El tsunami copero dejó muchas reflexiones por hacer. Unas cuantas sobre la actitud de la grada de San Mamés, supuestamente tan predispuesta siempre a echar una mano a su Athletic cuando la situación pinta bastos. El caso es que no recuerdo -en la era Urrutia- una asistencia de público tan floja y esperpéntica en un partido de Copa contra rivales de inferior categoría. Si contra la Formentera los leones se encontraron con el apoyo de unos catorce mil … contra el Oviedo (de Segunda B) fueron dieciocho mil, contra el Albacete (de Segunda B) treinta y tres mil, contra el Mallorca treinta y ocho mil, contra el Mirandes cuarenta mil, contra el Eibar (de Segunda B) veinticinco mil, contra el Alcorcon veinte mil, contra el Linense (de Segunda B) diecisiete mil y contra el Racing (de Segunda B) treinta mil. ¿Dónde se ha quedado el famoso "beti zurekin"?, ¿acaso los horarios y las condiciones climatológicas eran siempre mejores en todos aquellos partidos?. ¿Y qué me dicen de los pañuelos?. No recuerdo pañuelos cuando el Eibar de Segunda B eliminó al Athletic en el partido de vuelta de Copa en San Mamés con aquel gol de penalty de Arruabarrena. No recuerdo pañuelos cuando el Athletic jugó en San Mamés tras el ridículo espantoso en Chipre. No recuerdo pañuelos cuando el Athletic salvó la categoría en la antepenúltima jornada en Zaragoza y perdía contra el Levante en casa en la despedida de Bielsa en Liga. ¿Por qué?.

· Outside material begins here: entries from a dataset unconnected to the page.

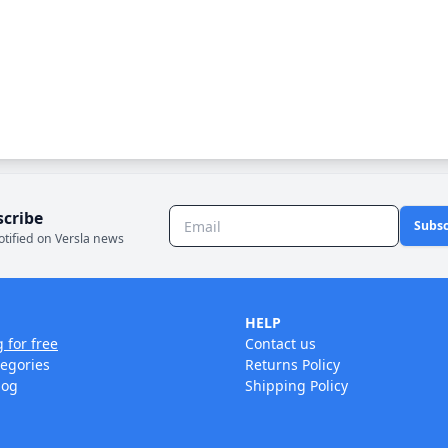
scribe
Subsc
otified on Versla news
HELP
g for free
Contact us
tegories
Returns Policy
log
Shipping Policy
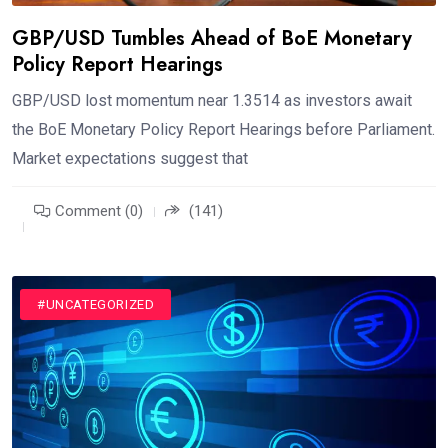
GBP/USD Tumbles Ahead of BoE Monetary
Policy Report Hearings
GBP/USD lost momentum near 1.3514 as investors await
the BoE Monetary Policy Report Hearings before Parliament.
Market expectations suggest that
Comment (0)
(141)
#UNCATEGORIZED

Los que exigen, con una falta de respeto y educación ciertamente preocupantes, la dimisión de Ziganda aducen motivos de lo más variopintos. Como por ejemplo apelando al amor de Ziganda por los colores y la institución para no hundirla más. Dando por hecho que, venga quien venga, levantara al equipo para dejarlo seguramente entre los siete primeros. Porque ninguno de los que hablan y escriben en estos términos han puesto todavía encima de la mesa un candidato viable y de garantías para sacar al Athletic de esta situación clasificatoria. Los números no mienten. Con 14 puntos en 14 partidos el Athletic actual suma un punto menos que el de Bielsa de la 2012-13. ¿Se pedía entonces su dimisión, enfrentado con el club y medio Lezama?, claro que no. A falta de cinco partidos para terminar la primera vuelta el Athletic está a cinco puntos de los diecinueve de Valverde en la campaña 2014-15, ¿tan improbable parece sumar cinco puntos de quince?. En esto sí que coincido con Urrutia, pareciera como si el lavado de imagen de estos últimos años hubiera borrado del recuerdo de muchos las penurias vividas y padecidas. Yo no me bajo del barco de Ziganda, porque hay tiempo y puntos para no hacerlo peor que los anteriores y porque espero a que jugadores con enormes salarios y mucha responsabilidad en el campo empiecen a dar la cara tantos meses después. Toca animarse y animar. "San Mamés siempre reconoció los momentos de debilidad de su propio equipo. Te da la mano para que no te ahogues", ¿se acuerdan?. Vuelvan al barco, estamos a tiempo.